**GIVEN MATERIAL**:
::::::
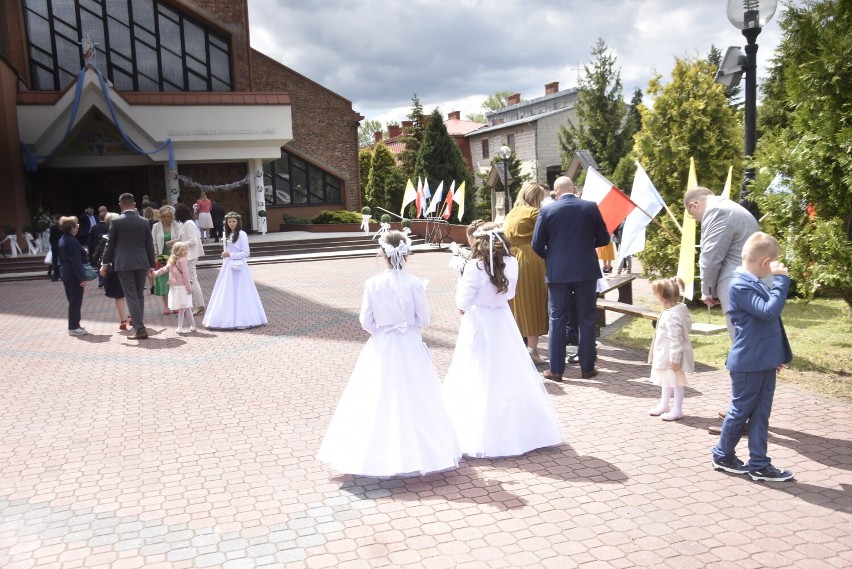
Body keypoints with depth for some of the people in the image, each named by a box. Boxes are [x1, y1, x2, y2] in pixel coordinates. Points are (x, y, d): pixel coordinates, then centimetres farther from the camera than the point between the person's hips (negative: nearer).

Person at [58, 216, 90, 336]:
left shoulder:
::::::
**WORK ORDER**: Substitute "image coordinates" for "pixel coordinates" throughout the text of the listing above, and reproduce it with nothing else changed. Leave the picture out.

**RESPONSE BOX**:
Body keypoints with depth for some of the people in the image, each named by a box. Boxes are [x1, y1, x2, y2] in image coordinates. Points are (x, y, d): image coordinates, then centimetres farther from the camera than the point between the person's hips (negative: nearer).

Person at [58, 216, 90, 336]:
left shoulder:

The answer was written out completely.